The Millennial mindset is made up of a series of generalizations that have become norms. When you dive a little deeper into the analysis of this audience, you start to notice that beyond these generalizations, there are audience traits that make up several smaller audience segments. Each segment is unique and consists of members that come from all walks (and demographic cohorts) of life.
While an audience analysis using tools like Facebook Custom Audiences and Audience Insights will help you learn more about the interests and behaviors that define your smaller audience pockets, the following list outlines the characteristics that make up the Millennial mindset:
- Millennials are tech savvy. Younger Millennials are digital natives. They matured as consumers as connectivity became available for social media, the web, and mobile. Members of older generations that fit the Millennial persona have adopted new media and modern technology as an integral part of their research and buying processes. While they may still rely on some traditional media types, such as print or television, new media plays a central role in their decision-making.
- Millennials live on mobile. This statement holds true across virtually any age bracket. Mobile has become such a central part of everyday life that all consumers, from young Millennials to Baby Boomers with even a remote Millennial mindset, will use the platform to connect with brands and communicate with the world.
- Millennials are savvy users of information. Consumers share brand experiences, expert reviews, and insights. Brands push an endless amount of information to all viable media.

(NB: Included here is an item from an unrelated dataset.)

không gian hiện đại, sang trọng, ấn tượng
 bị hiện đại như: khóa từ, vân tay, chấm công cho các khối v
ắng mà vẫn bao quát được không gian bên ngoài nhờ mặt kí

Millennials, being the tech savvy bunch that they are, sift through this information and arrive at your organization's doorstep either literally or online with plenty of information at hand and even a few conclusions drawn. Don't underestimate them.

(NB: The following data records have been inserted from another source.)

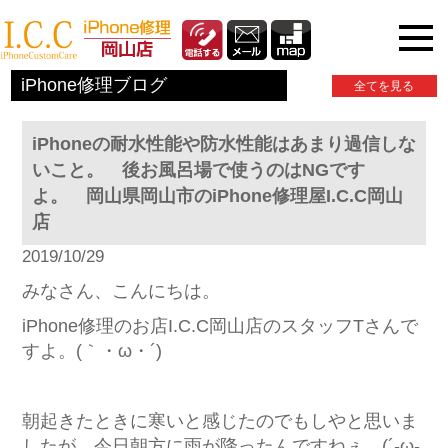
iPhone関連情報
iPhone修理ブログ
全てを見る
iPhoneの耐水性能や防水性能はあまり過信しな
いこと。 後お風呂場で使うのはNGです
よ。 岡山県岡山市のiPhone修理屋I.C.C岡山
店
2019/10/29
みなさん、こんにちは。
iPhone修理のお店I.C.C岡山店のスタッフTさんで
すよ。(｀・ω・´)
朝起きたときに寒いと感じたのでもしやと思いま
したが、今日朝方に雨が降ったんですねぇ。(´-ω-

- Millennials value utility. For a long time, consumers were willing to pay a higher price for an expensive name brand they perceived to be of high quality. This is not the case with Millennials. They're in search of utility that comes in several forms. A Millennial's willingness to pay a higher price depends on a brand's relationship with the consumer and its general audience. They weigh the company's values and associated causes (such as a charity or social initiative) and, of course, the quality and durability of the product or service.